If you’re going to consider Black Friday as the biggest day for large retailer shopping, then Small Business Saturday would likely be it for the start-ups and local businesses all over. It’s an occasion wherein shoppers can actually take to the streets and into small shops and businesses, most likely after duking it out on the big stores coming from the mega sales of Black Friday. For a business owner, this is the perfect opportunity to take advantage of the spending rush of the week, and if you think that consumers would be thriftier the weekend after Thanksgiving, you would be way off. In fact, over a hundred million consumers whip out their wallets for Small Business Saturday.
Email away. Marketing for Black Friday and Small Business Saturday does not start only on the days themselves and can even begin as early as a few weeks to a few months before the occasions. For this kind of long term promotion, email is a good way to go especially because your customer base can easily flag your message for reference later on. This is also the reason why social media can be more suited to shorter, real-time updates; with the number of posts and updates in social media sites, you’d have to repost your Small Business Saturday ad a number of times in order to keep it from being pushed down by other news and forgotten. Forbes.com shares some tips on emailing past customers for a successful occasion.
Don’t underestimate word-of-mouth marketing.
Many people forget just how powerful even a few connections can be and just how fast the word can spread when you tell the right people. Small business, after all, is usually built on strong local relationships with the people, and word-of-mouth can spread the good news just as effectively as tweeting or posting on Facebook. A digital smile is way off from the actual banter and smiles that you would share with customers, friends, and family, and asking people in person gives them more incentive in order to visit you and avail of your offers. You can even augment your word-of-mouth marketing by handing out flyers and coupons which you could print out with commercial printers such as PrintPlace.com if you don’t have the time to do it yourself.

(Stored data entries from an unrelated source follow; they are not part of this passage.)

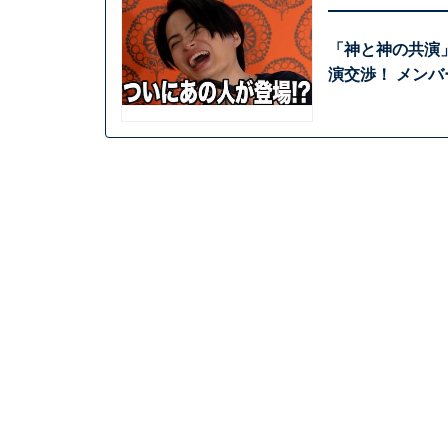
「神と神の共演
演交渉！ メンバ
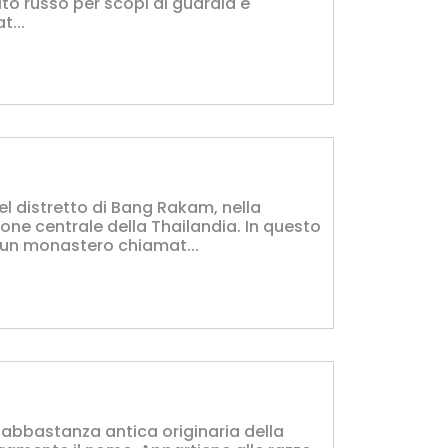
ito russo per scopi di guardia e
t...
el distretto di Bang Rakam, nella
ione centrale della Thailandia. In questo
è un monastero chiamat...
 abbastanza antica originaria della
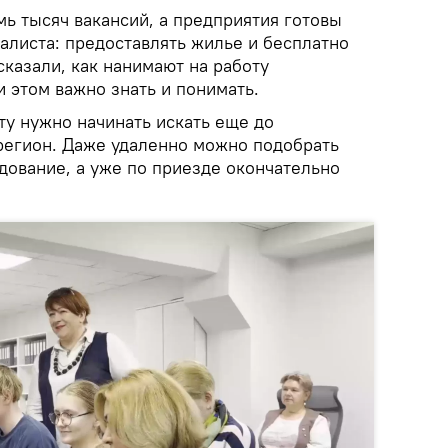
мь тысяч вакансий, а предприятия готовы
алиста: предоставлять жилье и бесплатно
сказали, как нанимают на работу
и этом важно знать и понимать.
оту нужно начинать искать еще до
регион. Даже удаленно можно подобрать
дование, а уже по приезде окончательно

On the day, engage customers both online and in person.
A good interaction is usually what convinces a customer to choose one business over another. If two shops selling the same products were set up right next to each other, people would enter the one which they think would give them the a better experience. And sometimes a welcome stall with smiling staff (or owner) is all it takes to seal the deal. Don’t forget to be active online, too, and keep real time updates for customers who are yet to get there. Brand yourself through your actions and disposition just as much as you brand through your logos and posters. Keep the conversations going!
Small Saturday is far from being the end of a week of spending and celebration, but it is the special time for start-ups and small retailers to get their own share of shoppers and the action. Be excited; be prepared; it’s Small Business Saturday soon!